# [Task prompt]
Write out the data again in full, exactly as it reads.

[Record excerpts Boundary: Start]

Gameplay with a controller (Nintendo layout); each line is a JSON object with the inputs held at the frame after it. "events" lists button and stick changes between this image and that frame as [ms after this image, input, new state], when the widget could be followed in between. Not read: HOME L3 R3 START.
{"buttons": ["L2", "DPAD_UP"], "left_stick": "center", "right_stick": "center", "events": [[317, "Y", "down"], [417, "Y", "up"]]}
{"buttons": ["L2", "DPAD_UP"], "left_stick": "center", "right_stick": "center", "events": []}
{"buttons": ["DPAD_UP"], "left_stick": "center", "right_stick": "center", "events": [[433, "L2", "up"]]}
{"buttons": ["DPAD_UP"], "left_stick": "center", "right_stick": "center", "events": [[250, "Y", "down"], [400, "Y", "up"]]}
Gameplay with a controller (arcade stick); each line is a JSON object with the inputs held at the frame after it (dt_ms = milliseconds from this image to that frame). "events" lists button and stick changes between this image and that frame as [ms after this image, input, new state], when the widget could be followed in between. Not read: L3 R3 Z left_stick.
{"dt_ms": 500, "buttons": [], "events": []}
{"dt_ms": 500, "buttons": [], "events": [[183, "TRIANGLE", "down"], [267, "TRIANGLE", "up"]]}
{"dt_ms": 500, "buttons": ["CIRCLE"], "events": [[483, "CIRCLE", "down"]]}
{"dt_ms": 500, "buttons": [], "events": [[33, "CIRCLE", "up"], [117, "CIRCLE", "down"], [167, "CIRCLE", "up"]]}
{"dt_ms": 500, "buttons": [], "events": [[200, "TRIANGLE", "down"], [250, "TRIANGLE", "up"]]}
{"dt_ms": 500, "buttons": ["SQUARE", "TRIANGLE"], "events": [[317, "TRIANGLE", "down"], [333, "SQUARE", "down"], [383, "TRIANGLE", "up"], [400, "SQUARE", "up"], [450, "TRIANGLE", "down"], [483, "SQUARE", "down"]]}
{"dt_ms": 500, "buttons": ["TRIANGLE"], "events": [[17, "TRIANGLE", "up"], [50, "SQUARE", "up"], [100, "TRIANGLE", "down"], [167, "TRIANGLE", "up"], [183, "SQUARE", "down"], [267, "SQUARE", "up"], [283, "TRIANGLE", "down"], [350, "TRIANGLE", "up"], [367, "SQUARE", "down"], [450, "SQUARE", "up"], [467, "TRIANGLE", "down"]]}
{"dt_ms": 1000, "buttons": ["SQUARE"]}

[Record excerpts Boundary: End]

# [Response area]
Gameplay with a controller (Nintendo layout); each line is a JSON object with the inputs held at the frame after it. "events" lists button and stick changes between this image and that frame as [ms after this image, input, new state], when the widget could be followed in between. Not read: HOME L3 R3 START.
{"buttons": ["L2", "DPAD_UP"], "left_stick": "center", "right_stick": "center", "events": [[317, "Y", "down"], [417, "Y", "up"]]}
{"buttons": ["L2", "DPAD_UP"], "left_stick": "center", "right_stick": "center", "events": []}
{"buttons": ["DPAD_UP"], "left_stick": "center", "right_stick": "center", "events": [[433, "L2", "up"]]}
{"buttons": ["DPAD_UP"], "left_stick": "center", "right_stick": "center", "events": [[250, "Y", "down"], [400, "Y", "up"]]}
Gameplay with a controller (arcade stick); each line is a JSON object with the inputs held at the frame after it (dt_ms = milliseconds from this image to that frame). "events" lists button and stick changes between this image and that frame as [ms after this image, input, new state], when the widget could be followed in between. Not read: L3 R3 Z left_stick.
{"dt_ms": 500, "buttons": [], "events": []}
{"dt_ms": 500, "buttons": [], "events": [[183, "TRIANGLE", "down"], [267, "TRIANGLE", "up"]]}
{"dt_ms": 500, "buttons": ["CIRCLE"], "events": [[483, "CIRCLE", "down"]]}
{"dt_ms": 500, "buttons": [], "events": [[33, "CIRCLE", "up"], [117, "CIRCLE", "down"], [167, "CIRCLE", "up"]]}
{"dt_ms": 500, "buttons": [], "events": [[200, "TRIANGLE", "down"], [250, "TRIANGLE", "up"]]}
{"dt_ms": 500, "buttons": ["SQUARE", "TRIANGLE"], "events": [[317, "TRIANGLE", "down"], [333, "SQUARE", "down"], [383, "TRIANGLE", "up"], [400, "SQUARE", "up"], [450, "TRIANGLE", "down"], [483, "SQUARE", "down"]]}
{"dt_ms": 500, "buttons": ["TRIANGLE"], "events": [[17, "TRIANGLE", "up"], [50, "SQUARE", "up"], [100, "TRIANGLE", "down"], [167, "TRIANGLE", "up"], [183, "SQUARE", "down"], [267, "SQUARE", "up"], [283, "TRIANGLE", "down"], [350, "TRIANGLE", "up"], [367, "SQUARE", "down"], [450, "SQUARE", "up"], [467, "TRIANGLE", "down"]]}
{"dt_ms": 1000, "buttons": ["SQUARE"]}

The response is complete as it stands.